From 1999 to 2007 he came back to Gemany, joining GSI as Scientific Director and University Frankfurt as professor. The main topic of his studies were nuclear reactions and the structure of atomic nuclei.
2007 he relocated to Argonne National Laboratory. (Status 2007)
Professor Dr. Hans Joachim Specht
Hans J. Specht, born in 1936, studied physics in Munich and Zurich.
After he finished his PhD 1964 in Munich he worked at AECL, Canada, for a short period of time, before he returned to work at TU Munich for several years.
In 1973 he accepted a professorship in experimental physics at the University of Heidelberg. Primarily he set the main focus of his research on atomic and nuclear physics; in 1982 he changed his interests to high-energy heavy-ion physics and spent several research stays at CERN in Geneva, Switzerland.
From 1992 to 1999 he was Scientific Director of GSI in Darmstadt. In 2000 he joined the Heidelberg Academy of Sciences and Humanities. He retired in 2004.
Professor Dr. Paul Kienle †
Paul Kienle, born 1931 in Viernheim, died 2013 in Munich. He studied Technical Physics at the Technical University of Munich (later TU). After completing his doctorate in 1957, he worked as a PhD at Brookhaven National Laboratory. From 1959 to 1963 he worked as an assistant at the TH Munich. In 1963, he was appointed to the Chair of Radiation and Nuclear Physics at the Technical University of Darmstadt. From 1965 he was Professor of Experimental Physics at the Technical University of Munich. From 1984 to 1992 Paul Kienle was Scientific Director of GSI. He then returned to Munich, where he continued his work in the fields of hadron physics, nuclear structure and atomic physics and accelerator physics.
Professor Dr. Gisbert zu Putlitz
Gisbert zu Putlitz was born in Rostock in 1931 and studied physics in Heidelberg. After obtaining his doctorate in 1962 and habilitation in 1966 at the University of Heidelberg, he spent several years doing research in the USA, Switzerland and Great Britain. In 1973 he became professor in Heidelberg. From 1978 to 1983 he was Scientific Director of GSI. At the same time, from 1981 to 1983 he was Chairman of the Association of National Research Centres, now the Helmholtz Association.

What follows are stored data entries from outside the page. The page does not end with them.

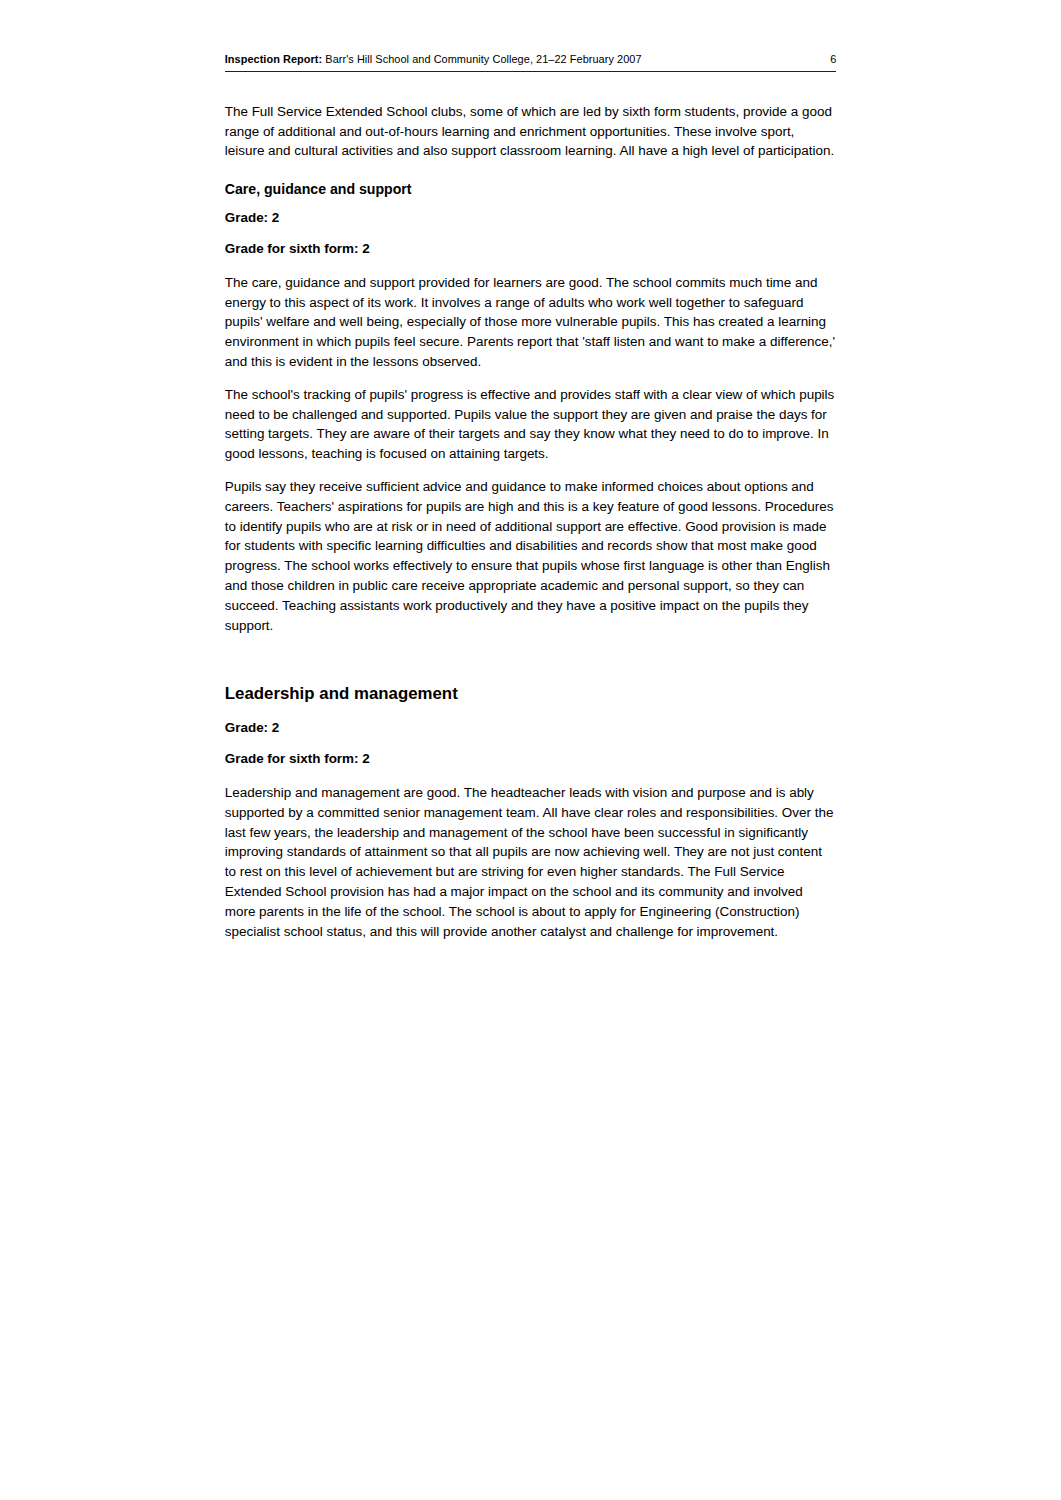Inspection Report: Barr's Hill School and Community College, 21–22 February 2007
6
The Full Service Extended School clubs, some of which are led by sixth form students, provide a good range of additional and out-of-hours learning and enrichment opportunities. These involve sport, leisure and cultural activities and also support classroom learning. All have a high level of participation.
Care, guidance and support
Grade: 2
Grade for sixth form: 2
The care, guidance and support provided for learners are good. The school commits much time and energy to this aspect of its work. It involves a range of adults who work well together to safeguard pupils' welfare and well being, especially of those more vulnerable pupils. This has created a learning environment in which pupils feel secure. Parents report that 'staff listen and want to make a difference,' and this is evident in the lessons observed.
The school's tracking of pupils' progress is effective and provides staff with a clear view of which pupils need to be challenged and supported. Pupils value the support they are given and praise the days for setting targets. They are aware of their targets and say they know what they need to do to improve. In good lessons, teaching is focused on attaining targets.
Pupils say they receive sufficient advice and guidance to make informed choices about options and careers. Teachers' aspirations for pupils are high and this is a key feature of good lessons. Procedures to identify pupils who are at risk or in need of additional support are effective. Good provision is made for students with specific learning difficulties and disabilities and records show that most make good progress. The school works effectively to ensure that pupils whose first language is other than English and those children in public care receive appropriate academic and personal support, so they can succeed. Teaching assistants work productively and they have a positive impact on the pupils they support.
Leadership and management
Grade: 2
Grade for sixth form: 2
Leadership and management are good. The headteacher leads with vision and purpose and is ably supported by a committed senior management team. All have clear roles and responsibilities. Over the last few years, the leadership and management of the school have been successful in significantly improving standards of attainment so that all pupils are now achieving well. They are not just content to rest on this level of achievement but are striving for even higher standards. The Full Service Extended School provision has had a major impact on the school and its community and involved more parents in the life of the school. The school is about to apply for Engineering (Construction) specialist school status, and this will provide another catalyst and challenge for improvement.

From 1983 to 1987 he was Rector of the University of Heidelberg. From 2000 to 2003, zu Putlitz was President of the Heidelberg Academy of Sciences. From 1986 to 2008, he was CEO of the Gottlieb Daimler and Karl Benz Foundation.
Professor Dr. Christoph Schmelzer †
Carl Christoph Schmelzer is one of the founding fathers of GSI. Born 1908 in Lichtentanne in Saxony, died 2001 in Heidelberg. Schmelzer studied physics in Jena. His doctorate in 1935 was followed by a research stay at Brown University in Providence, Rhode Island, USA, from 1936 to 1939. From 1939 to 1948 he was an assistant at the Technical Physical Institute of the University of Jena. In 1948 he moved to the University of Heidelberg where he worked on the development of particle accelerators. In 1959 Schmelzer was appointed to the Chair of Applied Physics by the University of Heidelberg. From 1969 to 1978 Schmelzer was the first Scientific Director of GSI. Under his leadership, UNILAC was planned and built. Schmelzer was a member of the Heidelberg Academy of Sciences, received numerous awards for his outstanding contributions to accelerator physics and was awarded the Federal Cross of Merit in 1978.